Она говорила твердо, но взвешенно. На кого-нибудь другого это, может, и подействовало бы. Но Эллик обернулся к ней с перекошенным от злобы лицом, и я вдруг поняла, что она напрасно заговорила о деньгах. Напрасно решила, что им можно управлять при помощи денег. Вовсе не богатства он жаждал.
– Есть много способов превратить тебя, твоих бледнолицых слуг и твоего драгоценного мальчишку в золото. Мне даже не придется ждать, когда мы приедем в Бутылочное Горло. В каждом порту Калсиды до сих пор можно найти работорговцев. – Он оглядел вытаращившихся на него небелов вокруг и с отвращением добавил: – Хотя за ваших белогривых лошадок дадут больше, чем за малокровных девок и хилых парней.
Двалия остолбенела, кровь отхлынула от ее лица.
Эллик возвысил голос:
– Я калсидиец, и титул военачальника и лорда получил не по наследству, а заработал своим мечом. Я не позволю толпе хнычущих баб командовать мной и не позволю жирной жрице давить на меня. Я делаю так, как считаю нужным для себя и своих людей.

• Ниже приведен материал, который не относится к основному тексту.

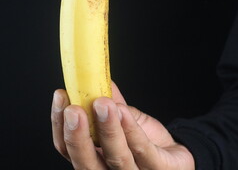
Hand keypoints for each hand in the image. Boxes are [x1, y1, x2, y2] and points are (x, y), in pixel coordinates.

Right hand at [51, 82, 194, 168]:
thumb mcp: (124, 119)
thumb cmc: (145, 142)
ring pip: (116, 158)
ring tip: (103, 104)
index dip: (60, 125)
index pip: (68, 149)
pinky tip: (123, 112)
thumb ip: (109, 104)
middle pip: (86, 164)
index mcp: (94, 160)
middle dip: (77, 136)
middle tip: (74, 109)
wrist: (177, 156)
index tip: (61, 96)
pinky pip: (144, 152)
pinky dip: (131, 131)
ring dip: (107, 130)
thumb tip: (95, 77)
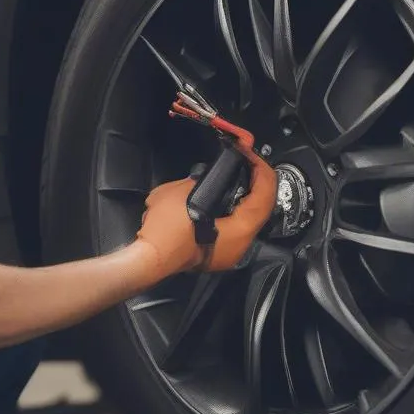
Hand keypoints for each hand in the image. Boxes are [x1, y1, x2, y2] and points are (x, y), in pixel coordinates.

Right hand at [134, 145, 276, 278]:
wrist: (148, 260)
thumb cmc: (166, 229)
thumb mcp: (181, 191)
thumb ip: (200, 181)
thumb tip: (203, 179)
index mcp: (241, 230)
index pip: (265, 196)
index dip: (262, 170)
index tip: (250, 154)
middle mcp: (241, 244)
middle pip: (260, 209)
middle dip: (257, 183)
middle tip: (248, 162)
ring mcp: (230, 253)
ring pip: (248, 220)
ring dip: (246, 198)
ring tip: (239, 176)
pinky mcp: (217, 255)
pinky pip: (235, 228)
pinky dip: (234, 210)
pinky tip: (223, 198)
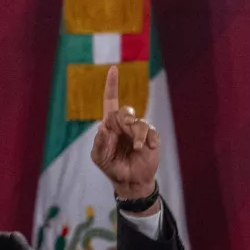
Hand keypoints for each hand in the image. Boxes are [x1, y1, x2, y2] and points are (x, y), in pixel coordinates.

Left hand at [91, 65, 159, 203]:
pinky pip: (151, 132)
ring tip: (137, 148)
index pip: (110, 101)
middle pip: (126, 111)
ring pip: (139, 122)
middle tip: (126, 132)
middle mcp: (124, 124)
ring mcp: (138, 130)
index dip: (111, 86)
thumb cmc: (111, 166)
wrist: (129, 180)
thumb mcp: (99, 157)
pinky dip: (148, 140)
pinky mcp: (151, 137)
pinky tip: (146, 149)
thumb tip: (101, 128)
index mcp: (110, 125)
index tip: (113, 69)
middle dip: (125, 121)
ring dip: (138, 135)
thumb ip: (99, 144)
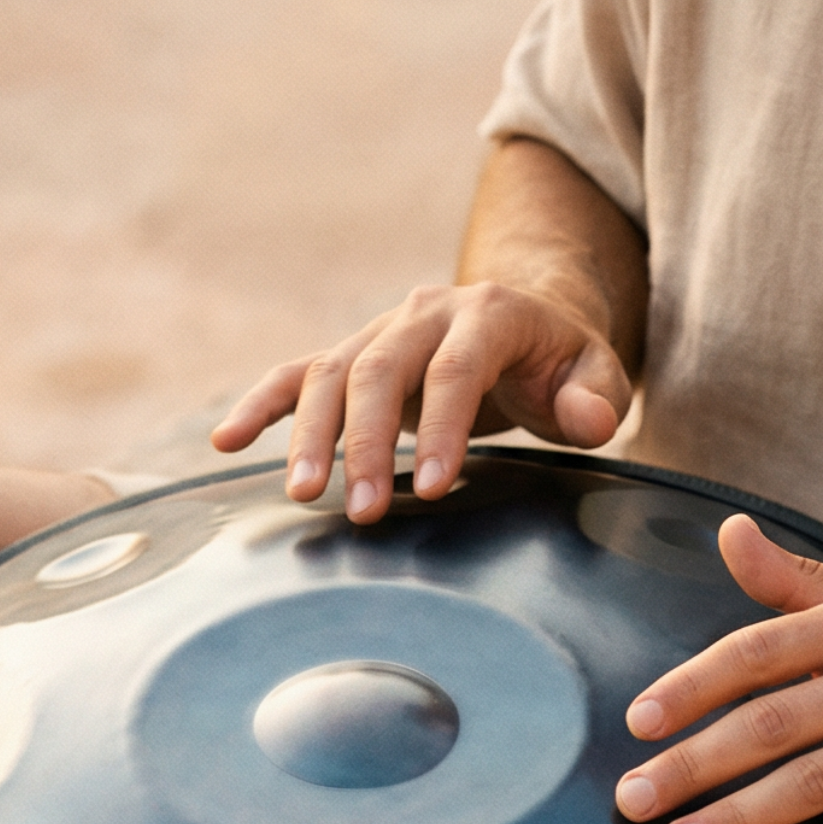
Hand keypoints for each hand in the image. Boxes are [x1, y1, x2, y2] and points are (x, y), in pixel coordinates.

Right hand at [209, 281, 631, 524]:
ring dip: (311, 435)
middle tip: (360, 511)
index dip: (443, 428)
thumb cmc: (560, 364)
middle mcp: (425, 312)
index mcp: (488, 312)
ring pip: (333, 374)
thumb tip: (587, 420)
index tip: (431, 490)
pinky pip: (296, 374)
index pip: (457, 369)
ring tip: (302, 495)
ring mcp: (382, 332)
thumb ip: (596, 397)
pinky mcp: (352, 356)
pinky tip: (225, 441)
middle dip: (366, 443)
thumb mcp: (595, 375)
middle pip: (382, 370)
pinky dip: (259, 404)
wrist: (526, 321)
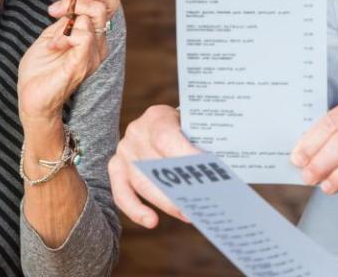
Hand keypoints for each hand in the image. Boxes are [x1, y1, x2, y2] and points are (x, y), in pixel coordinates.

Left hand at [17, 0, 119, 121]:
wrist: (32, 99)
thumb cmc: (40, 70)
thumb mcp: (52, 35)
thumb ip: (66, 18)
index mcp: (93, 36)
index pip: (109, 5)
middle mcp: (98, 45)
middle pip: (105, 7)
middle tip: (57, 8)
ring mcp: (93, 55)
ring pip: (93, 18)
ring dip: (66, 20)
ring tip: (52, 39)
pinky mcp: (83, 64)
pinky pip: (83, 37)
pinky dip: (64, 36)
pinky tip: (54, 46)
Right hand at [109, 105, 201, 227]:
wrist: (168, 123)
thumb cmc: (187, 129)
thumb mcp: (196, 127)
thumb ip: (204, 143)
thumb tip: (221, 170)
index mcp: (157, 116)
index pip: (166, 137)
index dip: (184, 155)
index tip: (205, 171)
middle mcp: (136, 131)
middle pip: (154, 164)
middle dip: (178, 186)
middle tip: (200, 202)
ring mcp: (124, 150)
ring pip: (141, 182)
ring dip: (165, 202)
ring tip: (187, 214)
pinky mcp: (116, 167)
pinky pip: (121, 193)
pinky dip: (135, 209)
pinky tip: (152, 221)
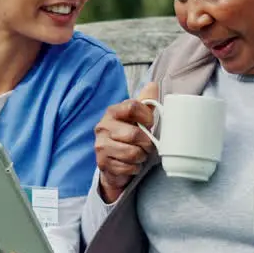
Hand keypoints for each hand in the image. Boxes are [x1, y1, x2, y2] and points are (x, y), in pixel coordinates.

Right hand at [94, 81, 158, 202]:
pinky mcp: (102, 163)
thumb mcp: (137, 118)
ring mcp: (101, 145)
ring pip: (132, 153)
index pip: (132, 107)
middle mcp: (103, 127)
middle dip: (147, 143)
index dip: (147, 116)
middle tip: (147, 146)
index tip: (150, 123)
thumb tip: (153, 84)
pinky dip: (134, 168)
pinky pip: (128, 167)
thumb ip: (145, 102)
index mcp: (112, 112)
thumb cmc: (128, 136)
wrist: (113, 162)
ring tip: (139, 155)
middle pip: (135, 134)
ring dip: (141, 157)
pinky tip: (131, 164)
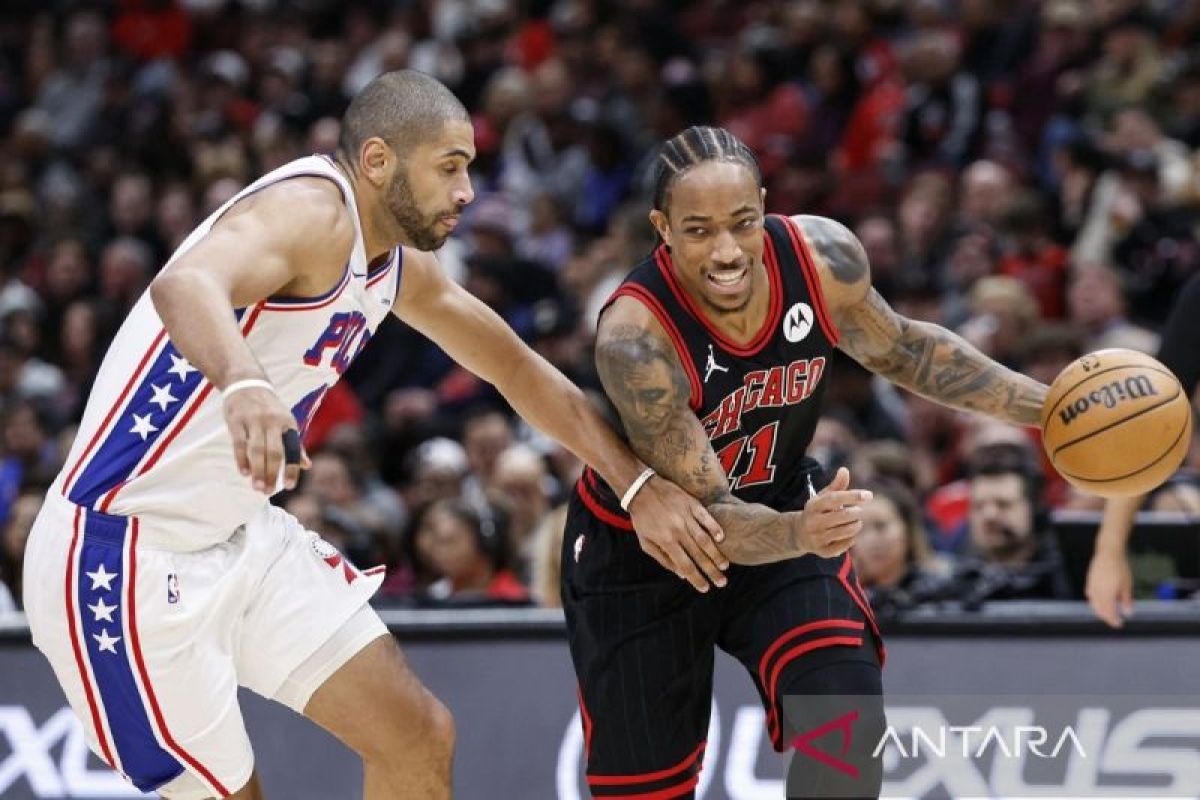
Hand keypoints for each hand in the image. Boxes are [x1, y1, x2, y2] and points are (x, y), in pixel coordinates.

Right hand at [223, 386, 310, 492]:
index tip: (289, 486)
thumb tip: (307, 465)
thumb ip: (295, 444)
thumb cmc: (269, 408)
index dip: (292, 468)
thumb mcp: (286, 422)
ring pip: (257, 449)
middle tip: (267, 491)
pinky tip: (244, 472)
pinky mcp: (237, 420)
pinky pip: (239, 443)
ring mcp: (254, 421)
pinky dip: (241, 459)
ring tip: (257, 487)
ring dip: (257, 470)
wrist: (247, 382)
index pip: (293, 449)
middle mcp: (273, 422)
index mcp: (288, 423)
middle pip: (274, 452)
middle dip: (271, 473)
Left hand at [627, 476, 727, 591]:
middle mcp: (677, 530)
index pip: (684, 565)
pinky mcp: (692, 504)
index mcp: (666, 540)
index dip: (696, 578)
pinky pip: (706, 517)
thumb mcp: (645, 542)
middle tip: (722, 583)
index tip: (705, 588)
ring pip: (705, 539)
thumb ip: (663, 559)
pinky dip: (714, 528)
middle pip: (698, 555)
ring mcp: (686, 516)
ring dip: (716, 554)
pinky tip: (721, 538)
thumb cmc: (643, 518)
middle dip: (711, 571)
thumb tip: (681, 574)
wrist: (641, 488)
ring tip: (725, 566)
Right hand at [798, 467, 870, 558]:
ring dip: (856, 525)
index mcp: (814, 505)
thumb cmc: (818, 512)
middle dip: (856, 512)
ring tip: (856, 522)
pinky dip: (851, 539)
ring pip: (846, 531)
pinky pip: (845, 545)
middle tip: (858, 511)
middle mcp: (813, 522)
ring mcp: (817, 537)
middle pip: (844, 516)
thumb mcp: (824, 497)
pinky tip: (849, 534)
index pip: (835, 499)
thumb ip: (836, 485)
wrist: (798, 533)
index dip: (852, 496)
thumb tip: (844, 470)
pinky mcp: (823, 551)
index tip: (868, 495)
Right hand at [1086, 547, 1132, 627]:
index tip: (1119, 624)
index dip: (1113, 620)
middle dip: (1106, 617)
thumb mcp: (1127, 585)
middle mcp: (1098, 592)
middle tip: (1114, 620)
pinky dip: (1094, 601)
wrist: (1109, 553)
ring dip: (1100, 610)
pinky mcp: (1089, 581)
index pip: (1109, 613)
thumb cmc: (1120, 568)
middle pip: (1099, 610)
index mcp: (1108, 594)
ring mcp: (1092, 586)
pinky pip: (1090, 596)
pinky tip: (1100, 600)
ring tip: (1108, 612)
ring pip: (1093, 604)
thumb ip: (1126, 600)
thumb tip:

Двалия расправила плечи. Ее последователи сбились в кучку, пытаясь спрятаться за спинами друг друга. Одисса по-прежнему держала меня перед собой. Пыталась ли она защитить меня или использовать в качестве щита? Шун пришла в себя. Она стояла в стороне от небелов, свирепо глядя на калсидийцев. Я наконец восстановила дыхание. И приготовилась бежать.
Не двигайся. Замри, как хищник в засаде, и слушай.
Я заставила свой дух успокоиться внутри неподвижного тела. Двалия обуздала свой страх и возражала Эллику. Она что, сошла с ума? Или так привыкла командовать, что не замечает, как уязвима?
– Твои солдаты присягнули тебе. То есть дали тебе слово, так? По-твоему, они станут тебе подчиняться после того, как ты нарушишь свое слово? Они поклялись тебе точно так же, как ты поклялся выполнить наш уговор, верно? Вам было щедро заплачено вперед, чтобы вам не было нужды грабить. Но вы занялись грабежом вопреки моему приказу. Вы обещали не чинить жестокости сверх необходимого. Но вы не сдержали слова. Вы крушили все на своем пути, ломали двери и рубили гобелены на стенах. И оставили следы, без которых можно было обойтись. Вы убивали людей, которых можно было оставить в живых. И насиловали женщин, в чем уж точно не было никакой пользы.